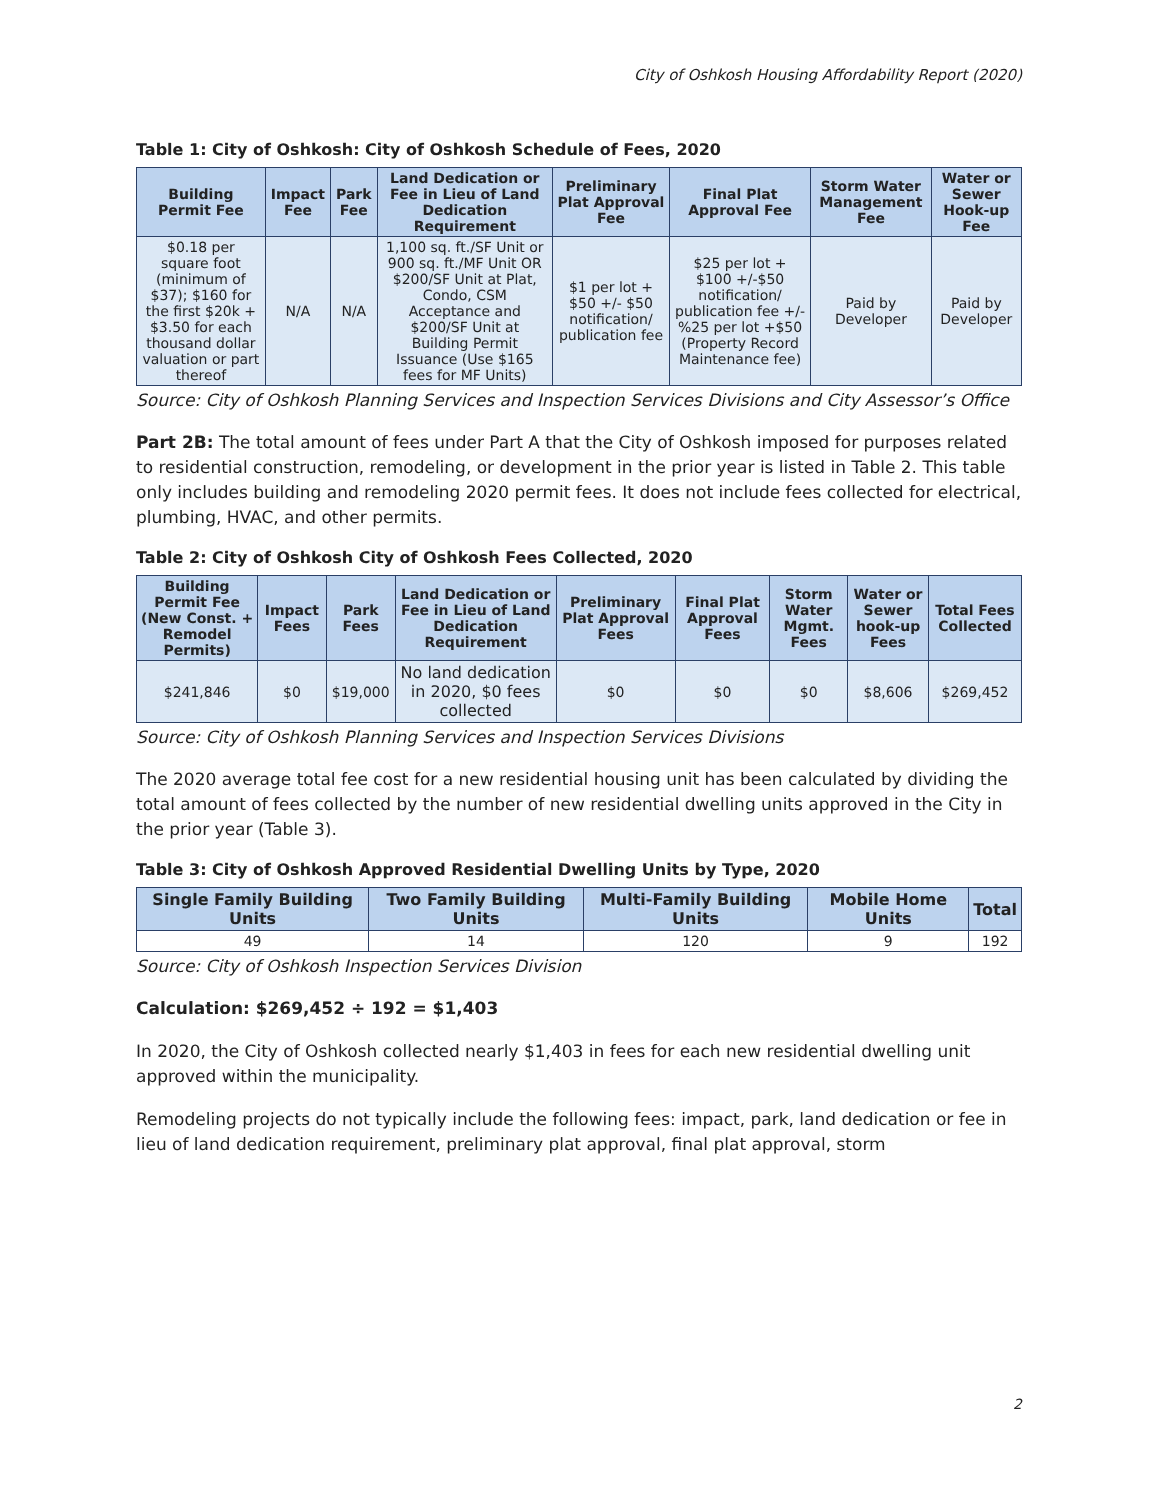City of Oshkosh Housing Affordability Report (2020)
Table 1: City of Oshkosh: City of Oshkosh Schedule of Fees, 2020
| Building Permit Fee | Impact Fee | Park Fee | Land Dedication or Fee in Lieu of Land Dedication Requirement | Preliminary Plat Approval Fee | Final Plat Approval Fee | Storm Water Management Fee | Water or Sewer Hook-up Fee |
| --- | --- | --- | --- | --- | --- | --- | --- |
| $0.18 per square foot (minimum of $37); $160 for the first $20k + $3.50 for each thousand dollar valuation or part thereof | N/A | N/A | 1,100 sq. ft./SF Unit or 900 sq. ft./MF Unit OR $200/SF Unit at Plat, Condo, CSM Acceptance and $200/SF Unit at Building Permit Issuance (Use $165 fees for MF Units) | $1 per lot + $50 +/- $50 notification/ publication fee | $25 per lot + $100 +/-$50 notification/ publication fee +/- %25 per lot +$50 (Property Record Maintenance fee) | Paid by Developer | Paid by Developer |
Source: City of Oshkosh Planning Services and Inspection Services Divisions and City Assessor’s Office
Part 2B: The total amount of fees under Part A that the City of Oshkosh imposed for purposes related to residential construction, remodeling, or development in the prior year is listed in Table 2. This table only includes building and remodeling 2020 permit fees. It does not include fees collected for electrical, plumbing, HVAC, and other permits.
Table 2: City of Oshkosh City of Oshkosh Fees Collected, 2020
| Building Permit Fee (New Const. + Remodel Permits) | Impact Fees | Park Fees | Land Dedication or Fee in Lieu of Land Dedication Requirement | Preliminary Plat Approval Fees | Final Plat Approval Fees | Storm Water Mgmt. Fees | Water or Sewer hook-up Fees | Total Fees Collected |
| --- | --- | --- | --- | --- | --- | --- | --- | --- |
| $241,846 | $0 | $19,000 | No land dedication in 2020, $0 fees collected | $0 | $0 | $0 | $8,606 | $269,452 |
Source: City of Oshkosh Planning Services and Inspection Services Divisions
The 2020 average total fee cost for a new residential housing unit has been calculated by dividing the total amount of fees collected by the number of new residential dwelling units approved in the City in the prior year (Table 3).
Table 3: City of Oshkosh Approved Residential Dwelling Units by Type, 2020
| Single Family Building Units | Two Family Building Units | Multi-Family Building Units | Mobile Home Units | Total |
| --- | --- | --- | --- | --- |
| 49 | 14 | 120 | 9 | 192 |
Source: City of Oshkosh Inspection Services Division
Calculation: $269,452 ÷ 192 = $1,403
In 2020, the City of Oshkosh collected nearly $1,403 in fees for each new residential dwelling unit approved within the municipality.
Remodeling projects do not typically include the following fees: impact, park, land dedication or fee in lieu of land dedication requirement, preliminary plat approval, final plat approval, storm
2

* * *

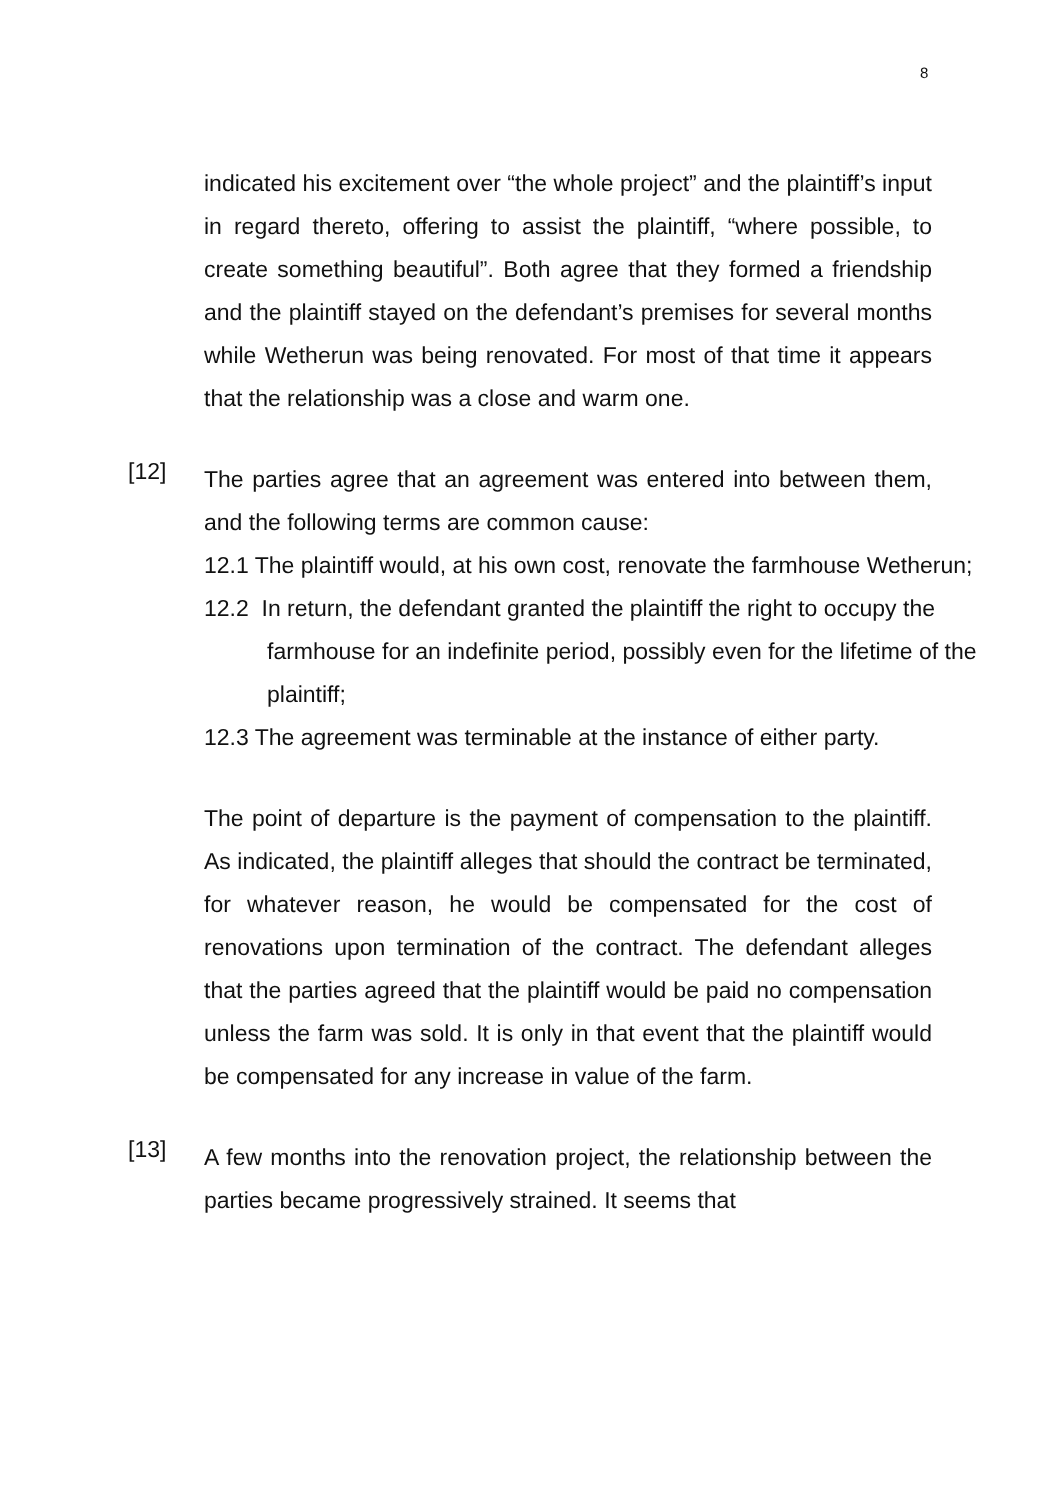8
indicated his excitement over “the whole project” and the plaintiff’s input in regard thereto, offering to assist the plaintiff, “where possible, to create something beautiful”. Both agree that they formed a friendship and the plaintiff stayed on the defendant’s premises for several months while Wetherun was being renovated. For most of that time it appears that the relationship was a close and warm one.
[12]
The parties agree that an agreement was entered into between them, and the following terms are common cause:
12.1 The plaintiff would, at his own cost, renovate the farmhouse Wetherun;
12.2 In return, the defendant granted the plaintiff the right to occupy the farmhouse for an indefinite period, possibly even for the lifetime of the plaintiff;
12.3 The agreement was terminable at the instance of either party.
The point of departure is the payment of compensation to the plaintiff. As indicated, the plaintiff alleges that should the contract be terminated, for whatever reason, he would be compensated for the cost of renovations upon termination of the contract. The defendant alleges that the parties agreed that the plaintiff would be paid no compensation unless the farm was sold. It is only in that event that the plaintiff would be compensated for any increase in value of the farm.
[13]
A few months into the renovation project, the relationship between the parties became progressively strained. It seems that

...

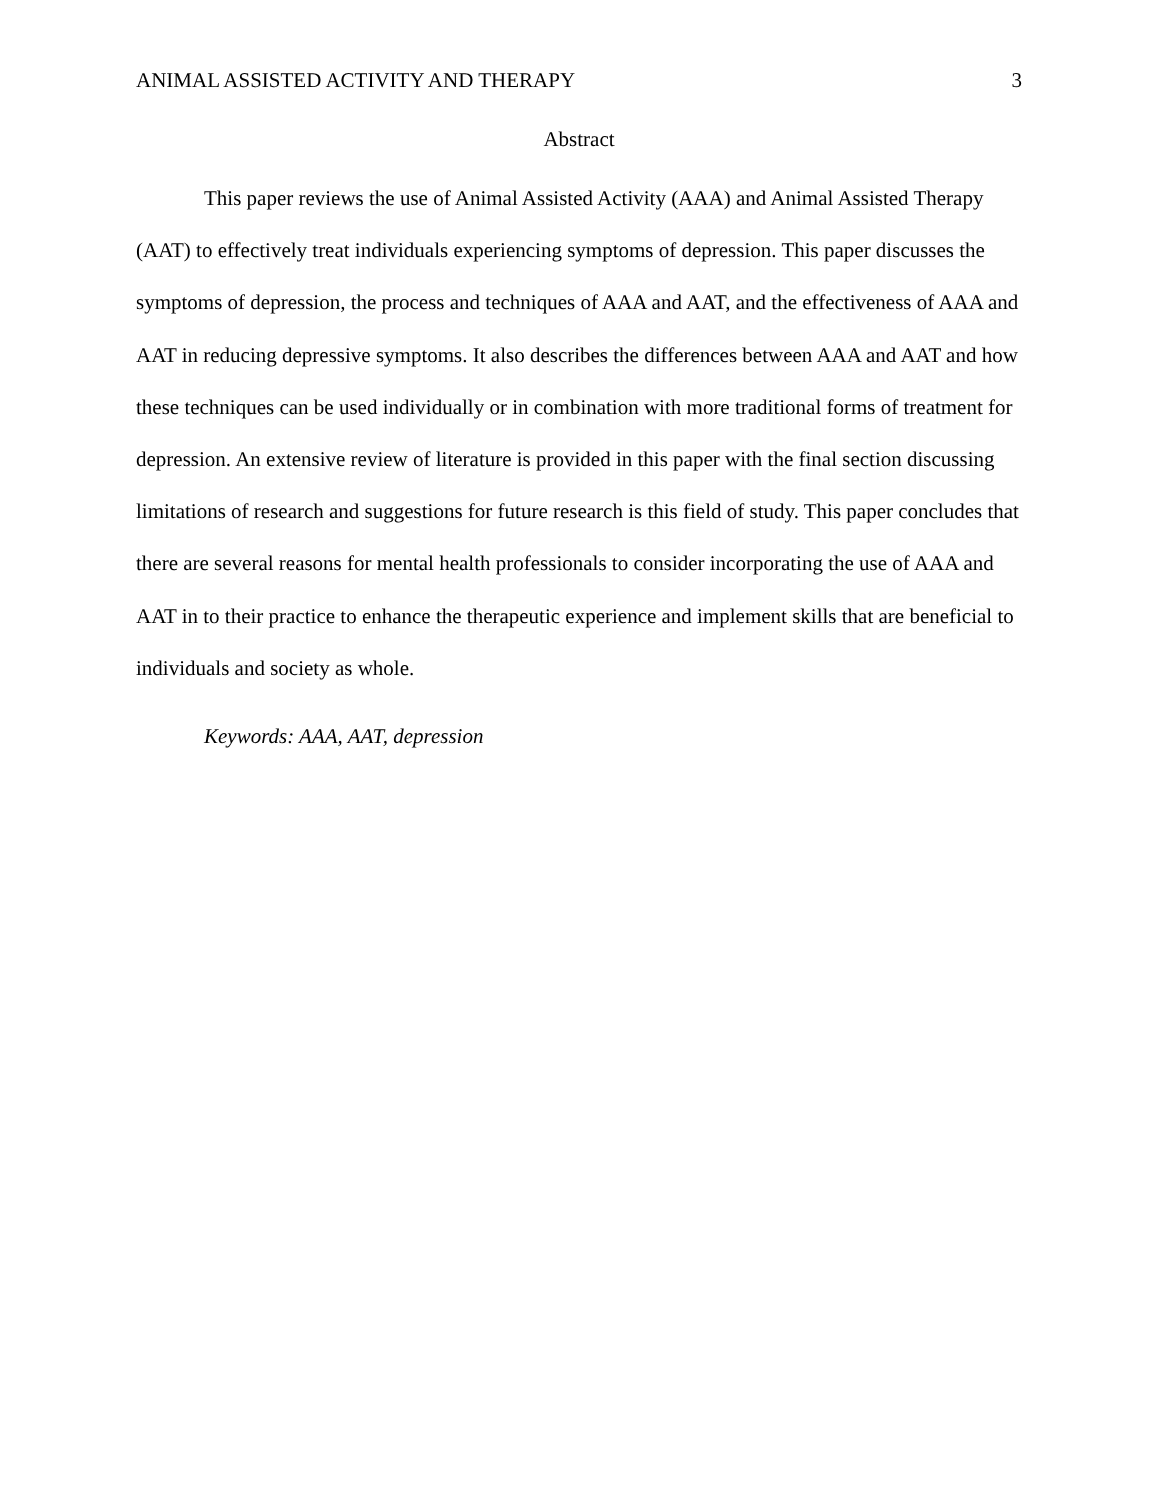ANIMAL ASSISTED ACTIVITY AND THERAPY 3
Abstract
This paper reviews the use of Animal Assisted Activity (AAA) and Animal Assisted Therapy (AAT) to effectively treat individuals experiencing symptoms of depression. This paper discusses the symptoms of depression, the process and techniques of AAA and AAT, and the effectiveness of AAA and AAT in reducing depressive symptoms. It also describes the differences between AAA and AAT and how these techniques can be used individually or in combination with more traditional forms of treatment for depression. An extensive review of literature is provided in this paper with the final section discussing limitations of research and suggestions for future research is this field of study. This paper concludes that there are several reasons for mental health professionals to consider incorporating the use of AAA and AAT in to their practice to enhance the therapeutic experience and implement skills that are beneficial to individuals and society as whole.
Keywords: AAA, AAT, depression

■ **What you will do**
Going down the listing above, begin printing at the line with "The point of" and finish with the line with "A few months", exactly as they appear.

■ **The completed task**
The point of departure is the payment of compensation to the plaintiff. As indicated, the plaintiff alleges that should the contract be terminated, for whatever reason, he would be compensated for the cost of renovations upon termination of the contract. The defendant alleges that the parties agreed that the plaintiff would be paid no compensation unless the farm was sold. It is only in that event that the plaintiff would be compensated for any increase in value of the farm.
[13]
A few months into the renovation project, the relationship between the parties became progressively strained. It seems that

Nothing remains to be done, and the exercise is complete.